→ **What to do**:
Locate the line that contains "#2f2f30; stroke: #3d3e41;" in the entries below, then repeat it and every following line through the line that contains "<!-- building -->", exactly, and no others.

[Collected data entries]
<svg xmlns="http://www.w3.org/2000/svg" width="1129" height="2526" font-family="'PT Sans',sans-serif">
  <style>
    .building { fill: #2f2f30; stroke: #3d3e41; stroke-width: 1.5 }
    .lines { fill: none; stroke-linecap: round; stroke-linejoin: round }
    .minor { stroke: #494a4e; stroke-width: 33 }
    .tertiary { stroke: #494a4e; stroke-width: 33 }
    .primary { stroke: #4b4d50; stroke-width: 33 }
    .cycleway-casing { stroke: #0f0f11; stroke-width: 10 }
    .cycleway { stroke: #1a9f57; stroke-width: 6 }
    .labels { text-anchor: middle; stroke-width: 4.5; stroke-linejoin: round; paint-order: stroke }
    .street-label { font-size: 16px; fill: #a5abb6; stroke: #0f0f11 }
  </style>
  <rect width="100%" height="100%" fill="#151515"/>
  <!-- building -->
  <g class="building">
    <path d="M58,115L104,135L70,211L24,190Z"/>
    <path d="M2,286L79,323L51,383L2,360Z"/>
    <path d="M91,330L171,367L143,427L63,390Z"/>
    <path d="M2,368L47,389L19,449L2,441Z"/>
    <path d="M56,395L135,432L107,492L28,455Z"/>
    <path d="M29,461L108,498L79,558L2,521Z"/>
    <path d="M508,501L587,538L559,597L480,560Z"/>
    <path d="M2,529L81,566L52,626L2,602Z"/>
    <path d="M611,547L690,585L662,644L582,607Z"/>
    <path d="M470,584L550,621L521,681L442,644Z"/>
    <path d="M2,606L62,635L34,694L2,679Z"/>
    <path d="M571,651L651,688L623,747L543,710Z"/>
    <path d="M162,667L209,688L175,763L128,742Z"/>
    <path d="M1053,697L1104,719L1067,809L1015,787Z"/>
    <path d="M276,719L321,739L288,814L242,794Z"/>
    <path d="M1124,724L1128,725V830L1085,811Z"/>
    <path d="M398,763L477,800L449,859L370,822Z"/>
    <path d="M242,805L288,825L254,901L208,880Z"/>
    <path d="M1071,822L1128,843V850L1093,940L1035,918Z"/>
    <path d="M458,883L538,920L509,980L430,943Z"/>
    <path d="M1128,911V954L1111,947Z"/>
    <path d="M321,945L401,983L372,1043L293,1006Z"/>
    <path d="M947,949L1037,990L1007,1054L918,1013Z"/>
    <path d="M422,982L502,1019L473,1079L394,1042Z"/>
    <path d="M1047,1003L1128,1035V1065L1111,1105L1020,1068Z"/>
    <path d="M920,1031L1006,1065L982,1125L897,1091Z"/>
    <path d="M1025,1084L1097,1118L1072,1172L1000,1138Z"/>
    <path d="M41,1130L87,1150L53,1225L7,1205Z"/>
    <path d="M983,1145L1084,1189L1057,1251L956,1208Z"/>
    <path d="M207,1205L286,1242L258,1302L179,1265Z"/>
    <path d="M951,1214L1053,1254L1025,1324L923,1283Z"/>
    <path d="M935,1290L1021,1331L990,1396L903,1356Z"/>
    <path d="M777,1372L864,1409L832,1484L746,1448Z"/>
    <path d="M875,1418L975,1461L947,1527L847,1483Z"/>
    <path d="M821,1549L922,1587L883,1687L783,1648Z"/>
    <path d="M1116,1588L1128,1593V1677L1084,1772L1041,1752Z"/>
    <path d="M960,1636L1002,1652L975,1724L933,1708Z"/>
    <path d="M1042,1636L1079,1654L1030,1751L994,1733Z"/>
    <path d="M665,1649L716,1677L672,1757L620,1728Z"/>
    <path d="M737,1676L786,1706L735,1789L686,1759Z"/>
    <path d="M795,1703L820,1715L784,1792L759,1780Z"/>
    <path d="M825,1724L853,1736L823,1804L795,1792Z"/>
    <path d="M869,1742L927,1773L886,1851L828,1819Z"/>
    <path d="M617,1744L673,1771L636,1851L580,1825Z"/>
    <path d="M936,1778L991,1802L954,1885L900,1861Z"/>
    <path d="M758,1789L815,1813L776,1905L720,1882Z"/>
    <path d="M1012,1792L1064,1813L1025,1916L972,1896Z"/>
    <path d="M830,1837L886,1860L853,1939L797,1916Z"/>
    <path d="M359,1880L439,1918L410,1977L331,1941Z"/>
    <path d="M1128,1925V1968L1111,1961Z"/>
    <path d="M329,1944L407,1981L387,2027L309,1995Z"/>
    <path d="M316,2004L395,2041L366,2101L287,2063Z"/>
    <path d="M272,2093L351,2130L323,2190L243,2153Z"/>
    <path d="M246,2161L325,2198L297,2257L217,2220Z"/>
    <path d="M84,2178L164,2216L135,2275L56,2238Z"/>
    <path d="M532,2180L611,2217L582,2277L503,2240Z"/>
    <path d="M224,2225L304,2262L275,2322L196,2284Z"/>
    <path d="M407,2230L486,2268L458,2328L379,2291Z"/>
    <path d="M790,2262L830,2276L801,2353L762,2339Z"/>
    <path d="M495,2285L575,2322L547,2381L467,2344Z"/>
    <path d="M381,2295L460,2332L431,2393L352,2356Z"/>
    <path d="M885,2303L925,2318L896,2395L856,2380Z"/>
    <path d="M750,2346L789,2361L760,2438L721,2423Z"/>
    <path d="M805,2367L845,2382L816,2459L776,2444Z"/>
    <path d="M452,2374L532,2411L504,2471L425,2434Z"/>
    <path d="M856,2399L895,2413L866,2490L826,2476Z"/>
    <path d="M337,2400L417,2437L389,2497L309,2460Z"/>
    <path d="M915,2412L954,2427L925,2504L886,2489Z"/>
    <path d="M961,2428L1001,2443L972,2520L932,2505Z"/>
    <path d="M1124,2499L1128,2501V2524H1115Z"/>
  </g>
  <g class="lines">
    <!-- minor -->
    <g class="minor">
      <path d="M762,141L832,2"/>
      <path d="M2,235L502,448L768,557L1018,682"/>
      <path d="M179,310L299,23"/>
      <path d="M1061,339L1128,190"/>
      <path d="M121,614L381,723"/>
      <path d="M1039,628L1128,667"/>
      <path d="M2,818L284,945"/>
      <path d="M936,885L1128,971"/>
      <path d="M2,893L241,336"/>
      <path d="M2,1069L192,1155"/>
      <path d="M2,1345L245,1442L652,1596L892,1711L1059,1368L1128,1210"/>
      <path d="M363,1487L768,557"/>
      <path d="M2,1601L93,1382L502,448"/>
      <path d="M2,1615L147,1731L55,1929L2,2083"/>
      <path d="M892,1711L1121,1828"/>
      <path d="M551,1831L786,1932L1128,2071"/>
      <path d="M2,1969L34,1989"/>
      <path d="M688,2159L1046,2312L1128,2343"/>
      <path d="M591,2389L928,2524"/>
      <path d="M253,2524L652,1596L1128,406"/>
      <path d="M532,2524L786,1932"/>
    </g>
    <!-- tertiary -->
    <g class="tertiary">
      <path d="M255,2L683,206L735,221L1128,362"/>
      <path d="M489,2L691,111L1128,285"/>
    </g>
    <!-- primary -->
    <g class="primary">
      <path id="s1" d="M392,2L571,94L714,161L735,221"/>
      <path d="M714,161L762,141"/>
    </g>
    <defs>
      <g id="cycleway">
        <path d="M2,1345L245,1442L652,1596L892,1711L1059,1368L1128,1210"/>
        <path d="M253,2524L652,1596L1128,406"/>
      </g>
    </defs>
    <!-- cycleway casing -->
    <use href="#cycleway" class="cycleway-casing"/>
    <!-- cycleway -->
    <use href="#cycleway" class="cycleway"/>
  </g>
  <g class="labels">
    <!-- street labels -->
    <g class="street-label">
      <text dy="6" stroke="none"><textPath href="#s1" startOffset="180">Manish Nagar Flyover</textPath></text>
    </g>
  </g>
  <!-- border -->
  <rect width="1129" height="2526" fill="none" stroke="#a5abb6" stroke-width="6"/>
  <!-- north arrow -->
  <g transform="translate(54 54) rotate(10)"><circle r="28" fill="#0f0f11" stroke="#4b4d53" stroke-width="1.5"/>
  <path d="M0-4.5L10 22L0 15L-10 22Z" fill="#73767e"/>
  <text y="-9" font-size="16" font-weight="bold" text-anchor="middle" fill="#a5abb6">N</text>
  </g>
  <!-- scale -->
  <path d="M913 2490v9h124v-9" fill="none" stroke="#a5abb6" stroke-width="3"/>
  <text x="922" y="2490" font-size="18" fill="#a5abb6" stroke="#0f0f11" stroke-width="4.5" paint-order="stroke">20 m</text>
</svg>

→ **Answer**:
    .building { fill: #2f2f30; stroke: #3d3e41; stroke-width: 1.5 }
    .lines { fill: none; stroke-linecap: round; stroke-linejoin: round }
    .minor { stroke: #494a4e; stroke-width: 33 }
    .tertiary { stroke: #494a4e; stroke-width: 33 }
    .primary { stroke: #4b4d50; stroke-width: 33 }
    .cycleway-casing { stroke: #0f0f11; stroke-width: 10 }
    .cycleway { stroke: #1a9f57; stroke-width: 6 }
    .labels { text-anchor: middle; stroke-width: 4.5; stroke-linejoin: round; paint-order: stroke }
    .street-label { font-size: 16px; fill: #a5abb6; stroke: #0f0f11 }
  </style>
  <rect width="100%" height="100%" fill="#151515"/>
  <!-- building -->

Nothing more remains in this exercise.